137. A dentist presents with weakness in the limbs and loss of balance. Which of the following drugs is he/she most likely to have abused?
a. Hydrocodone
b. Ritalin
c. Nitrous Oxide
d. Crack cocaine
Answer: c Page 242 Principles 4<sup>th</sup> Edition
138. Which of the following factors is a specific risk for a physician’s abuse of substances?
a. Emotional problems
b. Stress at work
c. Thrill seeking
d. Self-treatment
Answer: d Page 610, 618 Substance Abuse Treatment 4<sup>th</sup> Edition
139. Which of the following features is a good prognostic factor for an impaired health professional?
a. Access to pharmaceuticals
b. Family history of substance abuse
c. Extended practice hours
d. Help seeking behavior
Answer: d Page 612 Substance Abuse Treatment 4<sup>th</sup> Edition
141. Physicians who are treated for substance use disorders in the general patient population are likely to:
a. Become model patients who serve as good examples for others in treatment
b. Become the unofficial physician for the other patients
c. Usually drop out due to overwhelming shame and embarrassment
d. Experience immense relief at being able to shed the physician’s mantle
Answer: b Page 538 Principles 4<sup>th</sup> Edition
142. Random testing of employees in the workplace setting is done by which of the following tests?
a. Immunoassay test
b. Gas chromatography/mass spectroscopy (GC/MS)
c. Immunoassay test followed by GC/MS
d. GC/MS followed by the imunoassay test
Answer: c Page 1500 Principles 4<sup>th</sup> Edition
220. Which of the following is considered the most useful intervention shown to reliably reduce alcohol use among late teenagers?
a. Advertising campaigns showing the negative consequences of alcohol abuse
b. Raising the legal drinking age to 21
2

● ● ●

> _Task brief_: Up to and including the line with "139. Which of", print every line of the material above, starting from its first line, exactly.

> _Answer space_:
137. A dentist presents with weakness in the limbs and loss of balance. Which of the following drugs is he/she most likely to have abused?
a. Hydrocodone
b. Ritalin
c. Nitrous Oxide
d. Crack cocaine
Answer: c Page 242 Principles 4<sup>th</sup> Edition
138. Which of the following factors is a specific risk for a physician’s abuse of substances?
a. Emotional problems
b. Stress at work
c. Thrill seeking
d. Self-treatment
Answer: d Page 610, 618 Substance Abuse Treatment 4<sup>th</sup> Edition
139. Which of the following features is a good prognostic factor for an impaired health professional?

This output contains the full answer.